When CEOs find that a problem they'd otherwise dismissed is more difficult than they expected, they try to address it by investing more in it. Online grocery retailer Webvan was once the most beautiful fairy tale in the e-commerce world, but while existing businesses are incurring huge losses, its CEO George Shaheen is still busy expanding such businesses at an astonishing rate. lead to the shattering of the fairy tale.
7. Sticking to outdated successes
Many CEOs who end up in big failures try to reinstate everything they see as reliable and tried-and-true practices in their organizations, only to accelerate the company's decline. In pursuit of certainty in an unpredictable world, they rely on anachronistic historical experience.
As a century-old store in the American bicycle industry, Schwinn was once the number one bicycle brand in the world. But as competitors develop new bikes (such as mountain bikes) and market demand becomes segmented, Schwinn sticks to its legacy. Boss Ed Swin and his management team insisted on launching into a market that no longer existed, and bankruptcy was inevitable.
America's famous lingerie brand Fruit of the Loom is in decline, also because CEO William Farley ignores innovation -- because in the past, innovation was not the way to win for a company.
CEOs with this habit choose a course of action without delving into the multitude of alternatives, but instead base their decisions on what has made them successful in the past.
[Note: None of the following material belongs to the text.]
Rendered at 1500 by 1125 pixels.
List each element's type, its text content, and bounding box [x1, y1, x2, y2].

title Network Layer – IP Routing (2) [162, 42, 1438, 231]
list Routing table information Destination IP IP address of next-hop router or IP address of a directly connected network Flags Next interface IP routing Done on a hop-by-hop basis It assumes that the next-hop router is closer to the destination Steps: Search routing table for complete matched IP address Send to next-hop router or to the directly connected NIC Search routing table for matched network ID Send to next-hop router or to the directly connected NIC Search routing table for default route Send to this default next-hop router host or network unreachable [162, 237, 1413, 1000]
Mattel's Ballard used the same promotional techniques that made her successful in promoting Barbie dolls to promote educational software—a product that was very different from rag dolls, both in how they were distributed and how they were consumed, and the results were predictable. Will Smithburg of Quaker had successfully marketed a Gatorade sports drink, the problem is, when Quaker bought Snapple, he wanted to do exactly the same . In fact, Snapple relies on the form of franchise sales, and the sales channels are fundamentally different from Gatorade. Smithberg was eventually fired by the board.
This text is excerpted with permission from the book Why Smart Executives Fail: And What You Can Learn from Them by Sydney Finkelstein, published by Portfolio, part of Penguin Publishing Group. The author registered copyright in 2003. Translated by Liu Yanqun.
Sydney Finkelstein is a professor at Dartmouth University's Tuck School of Business.